The gameplay above water is standard cover based shooter action. You move from one piece of scenery to pop out, shoot and pop back in again. The cover system has some quirks. You will often find yourself attempting to dodge an enemy such as a “stealth agent” by rolling backwards rather than using the cover system. I often found that instead, my dude decided to crouch at the nearby scenery thus earning me a blade in the face and putting me back to the last checkpoint.
Below water is another matter. The movement feels natural and a lot of work has gone into how the underwater sections look. I won’t go on a rant about firing ballistic weapons in water, I assume they have worked something out in the future. As well as the basic weapons there’s some nice additions to make the underwater sections more interesting. A harpoon gun is an obvious underwater weapon, but a welcome one. Meanwhile a jetpack suit may sound like a puzzling choice of underwater attire, but its well suited to the environments and fun to use.
Deep Black is a beautiful looking game, it looks sharp and the underwater effects are very well done. The biggest selling point for the game are the underwater physics effects. These have some impact on gameplay and are certainly more interesting than the standard, on-land sections of the game. One of the worst things that could have happened in a game like this would have been poor underwater physics. If the game had felt the same below the surface as above, the whole exercise would be pointless. In fact the underwater sections work well, and in a way there’s an argument to be made for having the whole game underwater It certainly would have made this title stand out. The sound meanwhile is unremarkable with some decent gun effects but some poor dialogue.

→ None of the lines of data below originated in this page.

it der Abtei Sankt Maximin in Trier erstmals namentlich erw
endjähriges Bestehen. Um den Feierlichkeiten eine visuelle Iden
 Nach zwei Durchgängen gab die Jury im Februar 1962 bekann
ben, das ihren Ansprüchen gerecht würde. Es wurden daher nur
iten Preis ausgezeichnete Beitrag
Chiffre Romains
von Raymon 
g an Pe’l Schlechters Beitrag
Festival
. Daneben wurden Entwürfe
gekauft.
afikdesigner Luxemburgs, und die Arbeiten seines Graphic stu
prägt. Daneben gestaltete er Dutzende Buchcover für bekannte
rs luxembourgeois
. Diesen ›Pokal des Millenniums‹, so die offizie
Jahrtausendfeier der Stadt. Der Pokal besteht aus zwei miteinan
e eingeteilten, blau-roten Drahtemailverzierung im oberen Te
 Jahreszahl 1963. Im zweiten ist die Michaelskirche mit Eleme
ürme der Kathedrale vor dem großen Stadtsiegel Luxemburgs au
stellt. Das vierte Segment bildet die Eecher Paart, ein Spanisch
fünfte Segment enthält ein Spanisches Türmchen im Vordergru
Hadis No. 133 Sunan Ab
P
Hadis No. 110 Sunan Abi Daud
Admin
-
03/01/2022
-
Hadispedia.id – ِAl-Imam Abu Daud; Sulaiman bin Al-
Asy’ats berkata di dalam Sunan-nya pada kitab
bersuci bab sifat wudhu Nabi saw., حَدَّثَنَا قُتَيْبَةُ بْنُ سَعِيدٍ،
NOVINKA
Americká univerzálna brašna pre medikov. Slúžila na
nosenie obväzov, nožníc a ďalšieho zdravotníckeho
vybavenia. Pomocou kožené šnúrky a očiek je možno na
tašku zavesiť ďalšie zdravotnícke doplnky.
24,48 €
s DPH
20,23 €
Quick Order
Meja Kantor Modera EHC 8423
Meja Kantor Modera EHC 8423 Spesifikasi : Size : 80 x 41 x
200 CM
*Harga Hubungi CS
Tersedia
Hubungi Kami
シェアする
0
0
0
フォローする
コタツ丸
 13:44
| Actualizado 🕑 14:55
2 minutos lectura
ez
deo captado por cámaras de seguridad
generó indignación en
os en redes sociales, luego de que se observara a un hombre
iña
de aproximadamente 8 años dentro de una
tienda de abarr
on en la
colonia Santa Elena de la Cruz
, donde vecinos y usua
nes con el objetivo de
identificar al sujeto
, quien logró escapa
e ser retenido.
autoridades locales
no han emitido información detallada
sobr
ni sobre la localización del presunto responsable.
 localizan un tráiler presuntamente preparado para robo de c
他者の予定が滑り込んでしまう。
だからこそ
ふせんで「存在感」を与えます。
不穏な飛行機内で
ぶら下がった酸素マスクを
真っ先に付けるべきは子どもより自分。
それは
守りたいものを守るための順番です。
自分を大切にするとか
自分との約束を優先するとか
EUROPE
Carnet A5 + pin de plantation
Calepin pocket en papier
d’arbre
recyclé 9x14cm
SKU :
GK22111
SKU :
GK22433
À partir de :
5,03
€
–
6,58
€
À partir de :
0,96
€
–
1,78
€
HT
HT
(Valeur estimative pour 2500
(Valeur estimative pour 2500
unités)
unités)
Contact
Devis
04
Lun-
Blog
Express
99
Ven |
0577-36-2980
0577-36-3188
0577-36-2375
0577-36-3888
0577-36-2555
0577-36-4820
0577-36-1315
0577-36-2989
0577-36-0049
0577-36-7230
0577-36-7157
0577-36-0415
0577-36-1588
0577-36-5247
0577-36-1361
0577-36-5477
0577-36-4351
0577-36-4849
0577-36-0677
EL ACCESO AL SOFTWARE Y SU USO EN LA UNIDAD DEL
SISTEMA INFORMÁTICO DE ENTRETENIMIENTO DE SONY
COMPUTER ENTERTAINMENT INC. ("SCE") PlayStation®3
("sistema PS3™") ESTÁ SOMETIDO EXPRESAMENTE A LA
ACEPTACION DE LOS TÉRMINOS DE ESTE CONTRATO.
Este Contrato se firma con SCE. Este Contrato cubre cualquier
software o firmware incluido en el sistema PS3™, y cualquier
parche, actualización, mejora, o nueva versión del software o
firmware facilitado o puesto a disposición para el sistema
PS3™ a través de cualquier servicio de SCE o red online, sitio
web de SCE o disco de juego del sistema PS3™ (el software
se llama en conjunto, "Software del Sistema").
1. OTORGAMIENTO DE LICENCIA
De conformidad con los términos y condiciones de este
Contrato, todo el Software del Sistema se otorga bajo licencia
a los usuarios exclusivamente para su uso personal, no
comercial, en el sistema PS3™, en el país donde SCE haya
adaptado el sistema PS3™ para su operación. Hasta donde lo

As well as the campaign (which is about 8 hours long) there’s a simple multiplayer mode allowing Deathmatchs and Team Deathmatchs. These simple game modes are made interesting because of the underwater environments, but it would have been nice to have some variety or different game modes to play with.
There’s not really a lot to say about the game outwith its underwater sections. All in all Deep Black feels like a mediocre cover based shooter with some ropey dialogue and a story which evokes nothing but apathy. On the other hand it looks great and the underwater sections break the monotony of going from crate to crate shooting bad guys in the face.